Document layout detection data
= = =

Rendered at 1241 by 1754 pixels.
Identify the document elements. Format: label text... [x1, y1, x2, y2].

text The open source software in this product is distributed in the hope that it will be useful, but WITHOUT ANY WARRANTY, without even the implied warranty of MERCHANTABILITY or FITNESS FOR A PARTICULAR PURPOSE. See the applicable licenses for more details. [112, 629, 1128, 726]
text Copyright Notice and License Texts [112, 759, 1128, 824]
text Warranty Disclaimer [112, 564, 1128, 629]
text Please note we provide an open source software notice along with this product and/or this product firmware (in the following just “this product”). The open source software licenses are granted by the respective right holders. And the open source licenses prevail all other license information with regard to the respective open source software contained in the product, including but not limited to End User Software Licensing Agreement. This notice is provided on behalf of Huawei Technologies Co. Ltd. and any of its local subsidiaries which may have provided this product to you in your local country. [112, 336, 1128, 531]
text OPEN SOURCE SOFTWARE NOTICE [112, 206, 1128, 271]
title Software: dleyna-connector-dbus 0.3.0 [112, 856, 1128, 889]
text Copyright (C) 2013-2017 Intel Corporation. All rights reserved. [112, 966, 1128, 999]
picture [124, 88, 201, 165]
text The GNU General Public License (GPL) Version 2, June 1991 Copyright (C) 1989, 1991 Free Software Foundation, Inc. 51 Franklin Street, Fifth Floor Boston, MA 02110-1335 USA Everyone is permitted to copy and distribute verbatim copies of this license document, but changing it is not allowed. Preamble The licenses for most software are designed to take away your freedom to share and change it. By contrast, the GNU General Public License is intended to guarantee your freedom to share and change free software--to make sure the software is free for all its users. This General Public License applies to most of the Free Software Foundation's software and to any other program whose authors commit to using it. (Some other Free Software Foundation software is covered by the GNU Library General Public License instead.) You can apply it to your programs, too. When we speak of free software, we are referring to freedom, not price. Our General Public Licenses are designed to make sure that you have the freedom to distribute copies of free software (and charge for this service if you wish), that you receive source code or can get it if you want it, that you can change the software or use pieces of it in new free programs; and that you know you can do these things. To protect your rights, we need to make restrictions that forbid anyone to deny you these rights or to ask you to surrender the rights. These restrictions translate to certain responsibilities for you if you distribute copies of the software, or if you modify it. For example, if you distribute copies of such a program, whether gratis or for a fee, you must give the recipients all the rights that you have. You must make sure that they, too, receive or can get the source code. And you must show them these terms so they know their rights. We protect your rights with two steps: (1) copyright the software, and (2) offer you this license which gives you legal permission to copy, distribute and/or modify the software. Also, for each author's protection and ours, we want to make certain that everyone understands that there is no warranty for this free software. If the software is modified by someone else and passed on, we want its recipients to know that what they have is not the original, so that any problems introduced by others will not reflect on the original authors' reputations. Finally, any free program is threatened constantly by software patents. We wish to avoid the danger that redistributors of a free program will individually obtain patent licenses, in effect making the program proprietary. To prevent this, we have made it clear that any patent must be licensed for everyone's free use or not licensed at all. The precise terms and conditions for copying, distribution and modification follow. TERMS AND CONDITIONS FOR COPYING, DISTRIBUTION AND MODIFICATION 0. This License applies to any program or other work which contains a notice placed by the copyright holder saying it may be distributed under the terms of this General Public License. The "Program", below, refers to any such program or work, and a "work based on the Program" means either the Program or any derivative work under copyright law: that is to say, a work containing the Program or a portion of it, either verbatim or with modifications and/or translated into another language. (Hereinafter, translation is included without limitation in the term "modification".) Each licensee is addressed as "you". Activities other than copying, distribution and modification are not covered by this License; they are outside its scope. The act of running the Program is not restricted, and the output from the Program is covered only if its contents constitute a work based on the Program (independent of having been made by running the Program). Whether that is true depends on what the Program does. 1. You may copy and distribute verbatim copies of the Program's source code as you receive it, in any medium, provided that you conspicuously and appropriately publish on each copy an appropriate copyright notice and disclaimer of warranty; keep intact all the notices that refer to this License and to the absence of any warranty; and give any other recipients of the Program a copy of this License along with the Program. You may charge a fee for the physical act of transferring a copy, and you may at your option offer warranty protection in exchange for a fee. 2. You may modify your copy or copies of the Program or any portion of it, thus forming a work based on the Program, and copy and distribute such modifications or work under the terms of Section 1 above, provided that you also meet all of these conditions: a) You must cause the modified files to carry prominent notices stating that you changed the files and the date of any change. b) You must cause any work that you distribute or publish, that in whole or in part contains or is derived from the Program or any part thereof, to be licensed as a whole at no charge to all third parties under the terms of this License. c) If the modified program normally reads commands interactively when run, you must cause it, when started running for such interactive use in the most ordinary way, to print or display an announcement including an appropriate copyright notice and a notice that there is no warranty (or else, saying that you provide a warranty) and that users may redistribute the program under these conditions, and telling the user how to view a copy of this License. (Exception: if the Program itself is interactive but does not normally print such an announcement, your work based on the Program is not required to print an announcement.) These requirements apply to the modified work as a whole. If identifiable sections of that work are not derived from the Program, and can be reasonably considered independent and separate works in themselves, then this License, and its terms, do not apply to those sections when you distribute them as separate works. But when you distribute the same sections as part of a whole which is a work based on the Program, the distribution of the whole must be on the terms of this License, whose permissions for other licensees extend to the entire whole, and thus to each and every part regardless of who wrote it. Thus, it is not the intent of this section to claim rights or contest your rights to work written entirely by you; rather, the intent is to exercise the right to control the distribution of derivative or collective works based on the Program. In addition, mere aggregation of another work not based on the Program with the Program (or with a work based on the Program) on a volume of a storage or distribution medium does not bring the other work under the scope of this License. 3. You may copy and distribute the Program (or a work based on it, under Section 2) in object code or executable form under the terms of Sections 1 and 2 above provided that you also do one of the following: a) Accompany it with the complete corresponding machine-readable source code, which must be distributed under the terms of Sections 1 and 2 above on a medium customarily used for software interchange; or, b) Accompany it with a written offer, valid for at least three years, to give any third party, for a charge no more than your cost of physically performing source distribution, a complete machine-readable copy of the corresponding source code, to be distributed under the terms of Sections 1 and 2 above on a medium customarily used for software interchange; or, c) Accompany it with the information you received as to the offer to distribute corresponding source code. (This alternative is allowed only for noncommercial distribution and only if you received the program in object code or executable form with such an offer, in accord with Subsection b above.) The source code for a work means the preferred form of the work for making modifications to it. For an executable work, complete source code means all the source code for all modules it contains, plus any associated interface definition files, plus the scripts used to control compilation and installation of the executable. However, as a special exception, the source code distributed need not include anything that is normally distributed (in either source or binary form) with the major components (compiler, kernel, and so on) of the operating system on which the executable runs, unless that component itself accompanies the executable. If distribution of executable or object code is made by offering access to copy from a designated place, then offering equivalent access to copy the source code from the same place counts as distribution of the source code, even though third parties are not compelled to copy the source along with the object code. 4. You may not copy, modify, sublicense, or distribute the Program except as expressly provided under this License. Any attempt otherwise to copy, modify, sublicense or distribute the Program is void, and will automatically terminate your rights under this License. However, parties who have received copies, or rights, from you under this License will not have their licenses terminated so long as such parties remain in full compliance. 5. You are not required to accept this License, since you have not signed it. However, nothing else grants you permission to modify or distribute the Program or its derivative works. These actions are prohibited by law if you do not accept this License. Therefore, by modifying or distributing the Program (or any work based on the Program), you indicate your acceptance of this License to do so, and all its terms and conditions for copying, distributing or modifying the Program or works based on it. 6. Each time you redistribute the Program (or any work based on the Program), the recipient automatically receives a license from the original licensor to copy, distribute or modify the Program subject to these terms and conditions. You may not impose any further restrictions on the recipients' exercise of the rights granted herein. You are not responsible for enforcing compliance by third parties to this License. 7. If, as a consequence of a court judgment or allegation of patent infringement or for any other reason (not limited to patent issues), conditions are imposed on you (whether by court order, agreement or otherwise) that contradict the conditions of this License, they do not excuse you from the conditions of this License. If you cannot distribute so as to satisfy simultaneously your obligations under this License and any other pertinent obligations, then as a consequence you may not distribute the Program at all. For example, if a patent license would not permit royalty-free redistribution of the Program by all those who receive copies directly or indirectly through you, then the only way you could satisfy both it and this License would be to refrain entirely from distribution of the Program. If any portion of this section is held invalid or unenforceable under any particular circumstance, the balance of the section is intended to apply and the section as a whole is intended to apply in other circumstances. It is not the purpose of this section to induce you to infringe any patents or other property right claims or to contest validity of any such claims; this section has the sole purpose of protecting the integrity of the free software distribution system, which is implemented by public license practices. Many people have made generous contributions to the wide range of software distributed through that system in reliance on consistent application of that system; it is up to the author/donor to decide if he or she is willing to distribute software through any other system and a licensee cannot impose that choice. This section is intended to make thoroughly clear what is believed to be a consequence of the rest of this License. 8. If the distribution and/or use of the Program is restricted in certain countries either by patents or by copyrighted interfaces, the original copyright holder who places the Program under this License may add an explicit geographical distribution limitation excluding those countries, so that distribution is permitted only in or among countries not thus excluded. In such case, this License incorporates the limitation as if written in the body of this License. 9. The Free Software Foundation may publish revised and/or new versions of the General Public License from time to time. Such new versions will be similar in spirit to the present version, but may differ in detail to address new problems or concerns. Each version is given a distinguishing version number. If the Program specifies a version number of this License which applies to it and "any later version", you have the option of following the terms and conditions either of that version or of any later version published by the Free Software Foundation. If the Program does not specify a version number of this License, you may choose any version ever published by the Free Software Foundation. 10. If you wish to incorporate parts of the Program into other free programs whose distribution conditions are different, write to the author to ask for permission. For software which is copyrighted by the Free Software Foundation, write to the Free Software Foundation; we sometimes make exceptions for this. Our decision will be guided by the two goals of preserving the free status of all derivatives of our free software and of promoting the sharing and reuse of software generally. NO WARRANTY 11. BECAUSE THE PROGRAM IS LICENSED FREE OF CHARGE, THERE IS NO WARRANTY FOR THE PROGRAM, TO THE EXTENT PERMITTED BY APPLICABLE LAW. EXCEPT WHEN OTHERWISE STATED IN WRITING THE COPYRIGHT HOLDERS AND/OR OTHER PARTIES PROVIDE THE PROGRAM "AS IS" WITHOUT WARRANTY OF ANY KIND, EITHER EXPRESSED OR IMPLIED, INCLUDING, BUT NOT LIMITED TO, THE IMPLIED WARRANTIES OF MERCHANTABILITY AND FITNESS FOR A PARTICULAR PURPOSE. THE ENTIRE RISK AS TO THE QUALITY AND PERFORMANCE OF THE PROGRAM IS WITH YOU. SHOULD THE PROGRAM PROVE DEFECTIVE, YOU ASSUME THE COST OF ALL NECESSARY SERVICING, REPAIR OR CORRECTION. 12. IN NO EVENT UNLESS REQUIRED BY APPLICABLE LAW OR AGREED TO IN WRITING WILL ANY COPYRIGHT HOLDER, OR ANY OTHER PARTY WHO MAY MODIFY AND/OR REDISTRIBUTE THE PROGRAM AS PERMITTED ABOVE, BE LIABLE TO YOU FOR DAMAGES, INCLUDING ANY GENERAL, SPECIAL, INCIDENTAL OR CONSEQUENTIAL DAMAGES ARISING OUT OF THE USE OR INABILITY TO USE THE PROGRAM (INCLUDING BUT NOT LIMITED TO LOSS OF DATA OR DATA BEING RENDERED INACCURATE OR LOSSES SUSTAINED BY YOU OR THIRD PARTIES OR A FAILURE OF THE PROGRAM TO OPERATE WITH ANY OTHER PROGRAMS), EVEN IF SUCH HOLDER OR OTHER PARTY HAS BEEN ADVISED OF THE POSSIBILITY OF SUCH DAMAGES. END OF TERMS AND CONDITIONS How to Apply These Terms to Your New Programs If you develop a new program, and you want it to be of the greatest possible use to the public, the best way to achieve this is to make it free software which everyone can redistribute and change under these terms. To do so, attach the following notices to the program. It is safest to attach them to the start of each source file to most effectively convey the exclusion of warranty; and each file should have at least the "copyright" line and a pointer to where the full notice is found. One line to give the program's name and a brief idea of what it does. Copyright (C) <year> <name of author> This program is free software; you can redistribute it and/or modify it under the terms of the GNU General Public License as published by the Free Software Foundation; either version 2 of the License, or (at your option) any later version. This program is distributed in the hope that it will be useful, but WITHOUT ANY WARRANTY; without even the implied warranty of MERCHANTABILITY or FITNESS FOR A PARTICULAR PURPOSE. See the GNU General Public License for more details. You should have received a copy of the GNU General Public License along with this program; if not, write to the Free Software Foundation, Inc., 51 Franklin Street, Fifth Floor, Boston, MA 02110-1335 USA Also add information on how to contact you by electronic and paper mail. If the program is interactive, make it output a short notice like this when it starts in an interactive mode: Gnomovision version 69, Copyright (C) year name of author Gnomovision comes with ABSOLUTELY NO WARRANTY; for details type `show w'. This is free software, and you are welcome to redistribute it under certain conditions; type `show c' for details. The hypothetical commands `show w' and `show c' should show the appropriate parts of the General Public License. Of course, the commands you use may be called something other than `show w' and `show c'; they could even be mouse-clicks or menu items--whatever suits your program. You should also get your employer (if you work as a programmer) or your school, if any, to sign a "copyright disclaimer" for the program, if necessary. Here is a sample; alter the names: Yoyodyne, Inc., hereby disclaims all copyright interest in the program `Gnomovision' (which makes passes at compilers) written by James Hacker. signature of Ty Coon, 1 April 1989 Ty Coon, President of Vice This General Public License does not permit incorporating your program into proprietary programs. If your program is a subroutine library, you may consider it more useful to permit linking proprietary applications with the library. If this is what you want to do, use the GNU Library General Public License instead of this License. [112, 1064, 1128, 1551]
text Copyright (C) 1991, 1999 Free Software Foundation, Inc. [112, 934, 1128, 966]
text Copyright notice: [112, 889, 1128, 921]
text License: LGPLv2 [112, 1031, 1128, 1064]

= = =

Task to carry out | Look over the records above and copy each line that includes the string "product".

Answer |
text The open source software in this product is distributed in the hope that it will be useful, but WITHOUT ANY WARRANTY, without even the implied warranty of MERCHANTABILITY or FITNESS FOR A PARTICULAR PURPOSE. See the applicable licenses for more details. [112, 629, 1128, 726]
text Please note we provide an open source software notice along with this product and/or this product firmware (in the following just “this product”). The open source software licenses are granted by the respective right holders. And the open source licenses prevail all other license information with regard to the respective open source software contained in the product, including but not limited to End User Software Licensing Agreement. This notice is provided on behalf of Huawei Technologies Co. Ltd. and any of its local subsidiaries which may have provided this product to you in your local country. [112, 336, 1128, 531]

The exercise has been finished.